WHAT YOU WILL DO -
Repeat all of the records word for word, but skip any picture.

THE DATA -
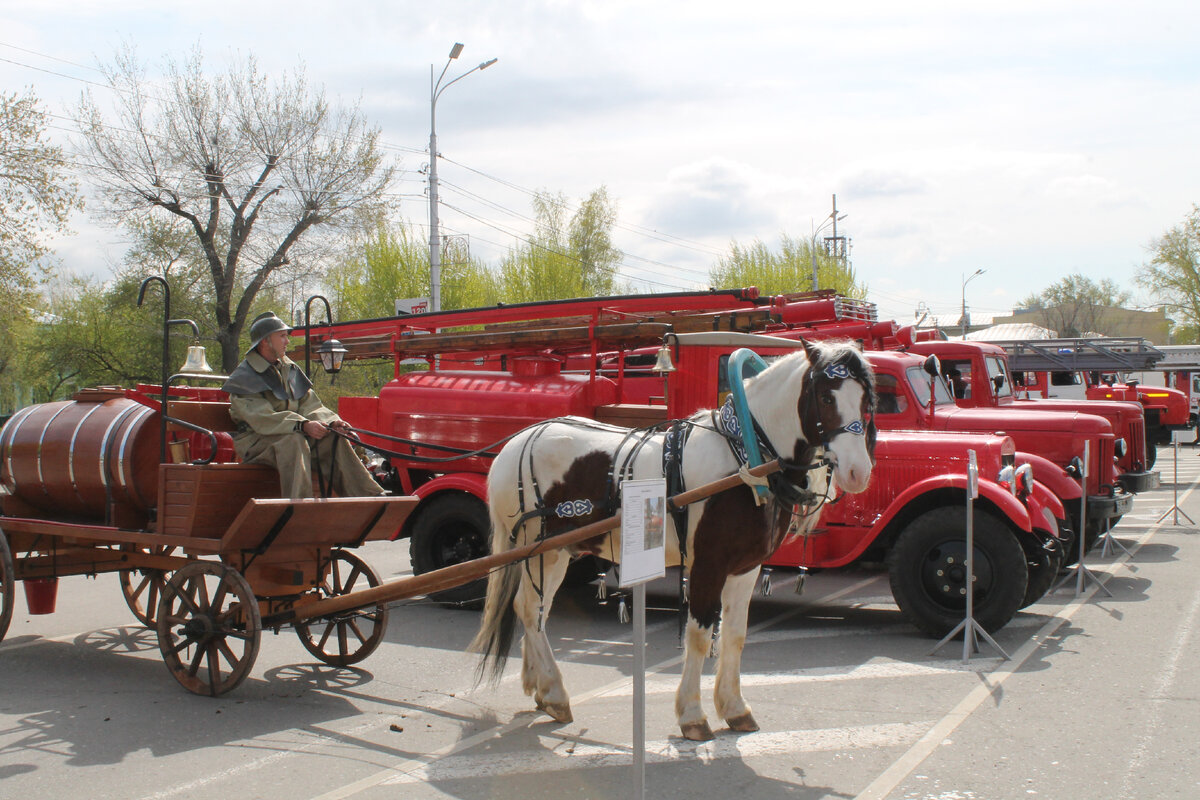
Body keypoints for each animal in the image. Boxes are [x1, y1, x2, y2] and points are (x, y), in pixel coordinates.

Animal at [470, 340, 883, 743]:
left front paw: (735, 708)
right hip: (542, 550)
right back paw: (555, 692)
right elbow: (699, 635)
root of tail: (516, 443)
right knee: (528, 608)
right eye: (827, 397)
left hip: (557, 551)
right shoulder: (708, 564)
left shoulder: (746, 568)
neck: (746, 459)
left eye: (868, 400)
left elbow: (735, 635)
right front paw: (693, 716)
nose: (858, 472)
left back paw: (540, 687)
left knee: (537, 609)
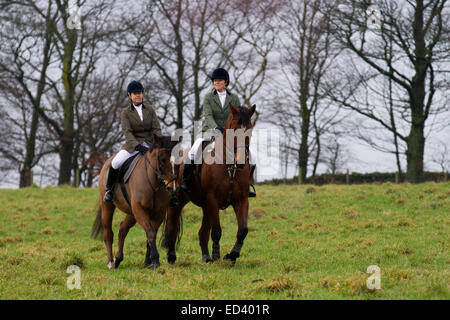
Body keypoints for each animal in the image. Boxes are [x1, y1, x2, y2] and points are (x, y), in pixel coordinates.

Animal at [91, 135, 178, 270]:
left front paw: (148, 262)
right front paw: (155, 261)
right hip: (107, 206)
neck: (153, 182)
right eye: (162, 160)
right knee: (108, 233)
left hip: (131, 213)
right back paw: (111, 261)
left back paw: (118, 259)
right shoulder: (139, 209)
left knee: (122, 229)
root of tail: (107, 162)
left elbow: (150, 234)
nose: (172, 187)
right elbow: (150, 233)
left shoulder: (159, 212)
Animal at [162, 104, 255, 264]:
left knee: (202, 232)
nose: (241, 162)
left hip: (206, 207)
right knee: (172, 227)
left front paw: (232, 255)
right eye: (234, 129)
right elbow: (217, 231)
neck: (230, 166)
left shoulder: (241, 200)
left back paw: (206, 257)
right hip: (178, 202)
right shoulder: (213, 199)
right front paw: (217, 255)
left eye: (249, 129)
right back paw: (171, 256)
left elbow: (243, 230)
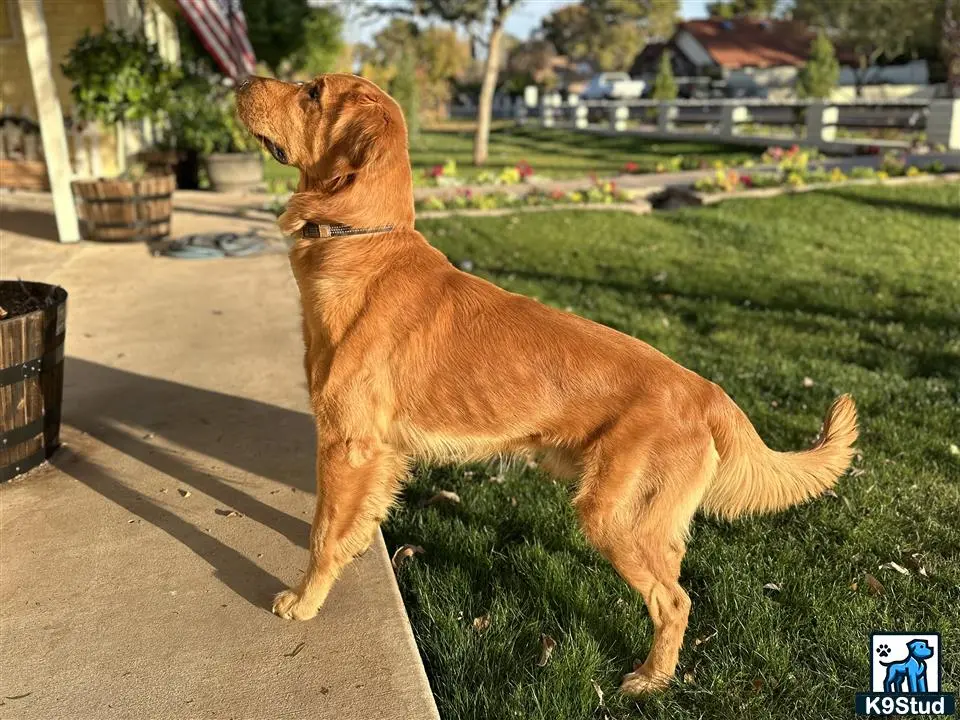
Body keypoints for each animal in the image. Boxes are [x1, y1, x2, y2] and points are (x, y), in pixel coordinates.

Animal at [236, 76, 860, 696]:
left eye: (313, 93)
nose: (239, 81)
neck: (360, 242)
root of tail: (705, 389)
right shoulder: (380, 453)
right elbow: (355, 524)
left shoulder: (347, 445)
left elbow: (322, 534)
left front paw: (303, 601)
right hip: (644, 518)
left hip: (613, 517)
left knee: (674, 601)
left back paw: (651, 678)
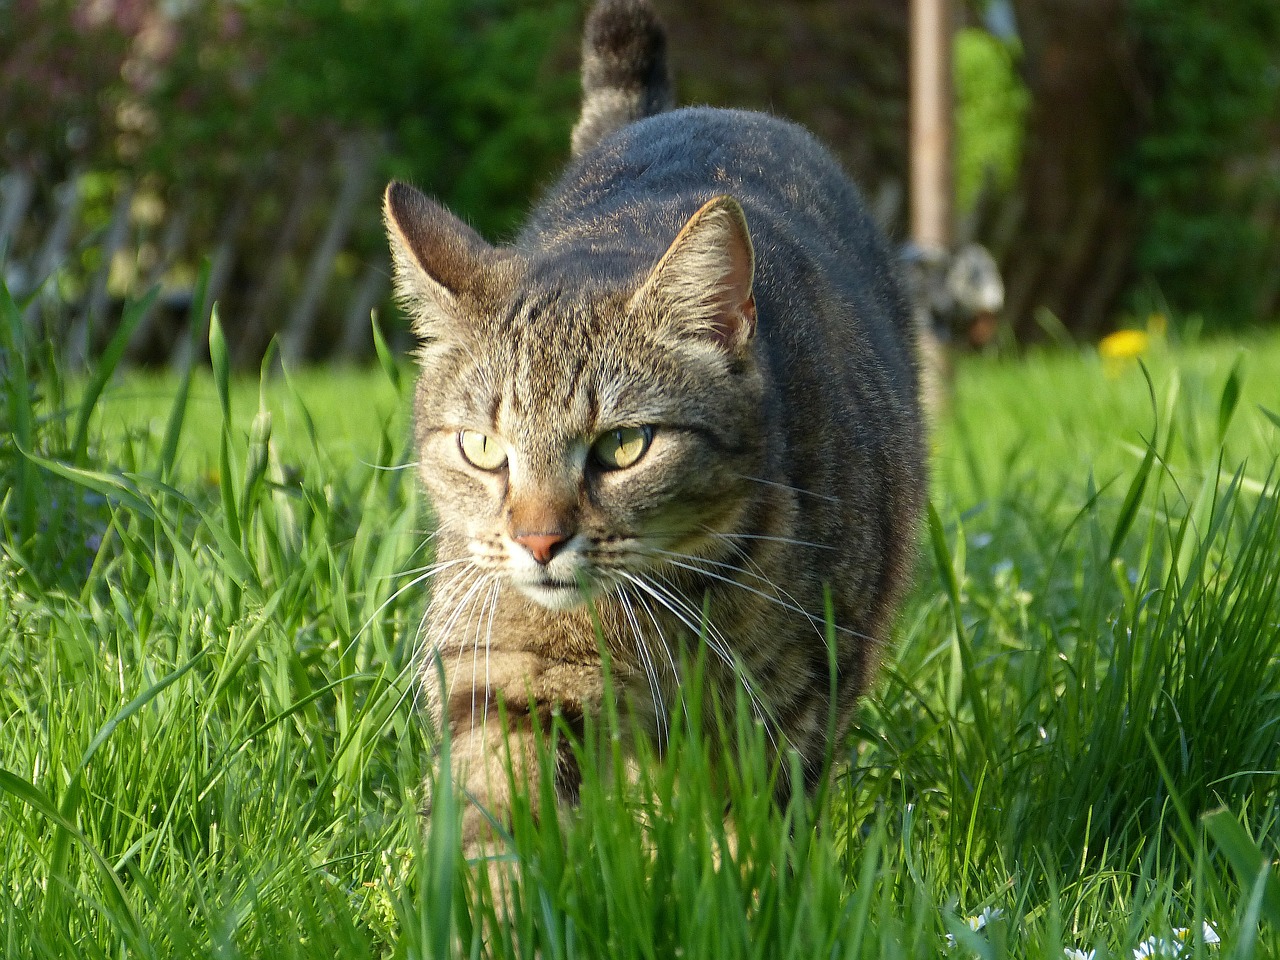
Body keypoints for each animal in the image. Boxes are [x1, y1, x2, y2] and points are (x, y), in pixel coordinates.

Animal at [384, 0, 926, 870]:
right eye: (484, 449)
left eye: (624, 447)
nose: (538, 542)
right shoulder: (509, 679)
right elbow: (495, 826)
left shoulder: (789, 707)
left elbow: (750, 847)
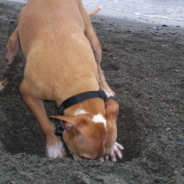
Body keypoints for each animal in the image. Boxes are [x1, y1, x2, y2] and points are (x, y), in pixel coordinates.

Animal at [0, 0, 123, 161]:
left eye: (105, 154)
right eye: (85, 158)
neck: (75, 80)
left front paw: (114, 147)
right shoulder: (26, 92)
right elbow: (44, 122)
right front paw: (54, 145)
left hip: (93, 40)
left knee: (99, 67)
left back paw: (106, 89)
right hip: (12, 44)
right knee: (9, 60)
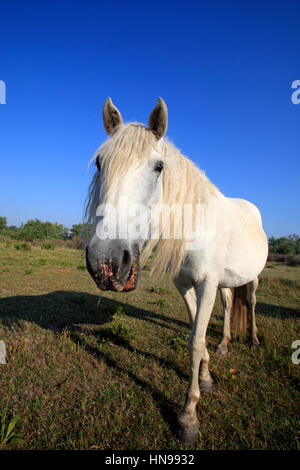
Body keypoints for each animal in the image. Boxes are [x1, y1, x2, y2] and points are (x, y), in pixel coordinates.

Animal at [85, 96, 268, 444]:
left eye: (159, 167)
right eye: (100, 163)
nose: (106, 262)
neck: (195, 225)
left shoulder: (206, 283)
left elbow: (195, 340)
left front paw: (188, 417)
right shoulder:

SOLUTION TO THIS EXERCISE -
Body keypoints for each animal in the image. Boxes are [x1, y1, x2, y2] and points are (x, y), in pixel coordinates.

Animal at [470, 340, 883, 743]:
left front paw: (735, 708)
right hip: (542, 550)
right back paw: (555, 692)
right elbow: (699, 635)
root of tail: (516, 443)
right knee: (528, 608)
right eye: (827, 397)
left hip: (557, 551)
right shoulder: (708, 564)
left shoulder: (746, 568)
neck: (746, 459)
left eye: (868, 400)
left elbow: (735, 635)
right front paw: (693, 716)
nose: (858, 472)
left back paw: (540, 687)
left knee: (537, 609)
Body keypoints for each animal in the image. Boxes are [x1, y1, x2, y2] and points are (x, y), in pixel coordinates.

Animal at [91, 135, 178, 270]:
left front paw: (148, 262)
right front paw: (155, 261)
right hip: (107, 206)
neck: (153, 182)
right eye: (162, 160)
right knee: (108, 233)
left hip: (131, 213)
right back paw: (111, 261)
left back paw: (118, 259)
right shoulder: (139, 209)
left knee: (122, 229)
root of tail: (107, 162)
left elbow: (150, 234)
nose: (172, 187)
right elbow: (150, 233)
left shoulder: (159, 212)
Animal at [162, 104, 255, 264]:
left knee: (202, 232)
nose: (241, 162)
left hip: (206, 207)
right knee: (172, 227)
left front paw: (232, 255)
right eye: (234, 129)
right elbow: (217, 231)
neck: (230, 166)
left shoulder: (241, 200)
left back paw: (206, 257)
right hip: (178, 202)
right shoulder: (213, 199)
right front paw: (217, 255)
left eye: (249, 129)
right back paw: (171, 256)
left elbow: (243, 230)
Body keypoints for each animal in the image. Boxes are [x1, y1, x2, y2] and points are (x, y), in pixel coordinates.

Animal at [236, 76, 860, 696]:
left eye: (313, 93)
nose: (239, 81)
neck: (360, 242)
root of tail: (705, 389)
right shoulder: (380, 453)
right elbow: (355, 524)
left shoulder: (347, 445)
left elbow: (322, 534)
left front paw: (303, 601)
right hip: (644, 518)
left hip: (613, 517)
left knee: (674, 601)
left back paw: (651, 678)
Body keypoints for each animal in the image. Boxes are [x1, y1, x2, y2] and points are (x, y), in pixel coordinates.

Animal at [384, 0, 926, 870]:
right eye: (484, 449)
left eye: (624, 447)
nose: (538, 542)
right shoulder: (509, 679)
right elbow: (495, 826)
left shoulder: (789, 707)
left elbow: (750, 847)
Body keypoints for each animal in the image. Boxes are [x1, y1, x2, y2] and points are (x, y), in pixel coordinates.

Animal at [0, 0, 123, 161]:
left eye: (105, 154)
right eye: (85, 158)
neck: (75, 80)
left front paw: (114, 147)
right shoulder: (26, 92)
right elbow: (44, 122)
right front paw: (54, 145)
left hip: (93, 40)
left knee: (99, 67)
left back paw: (106, 89)
right hip: (12, 44)
right knee: (9, 60)
Body keypoints for each animal in the image. Boxes are [x1, y1, x2, y2] and points are (x, y), in pixel coordinates.

Animal at [85, 96, 268, 444]:
left eye: (159, 167)
right eye: (100, 163)
nose: (106, 262)
neck: (195, 225)
left shoulder: (206, 283)
left elbow: (195, 340)
left front paw: (188, 417)
right shoulder:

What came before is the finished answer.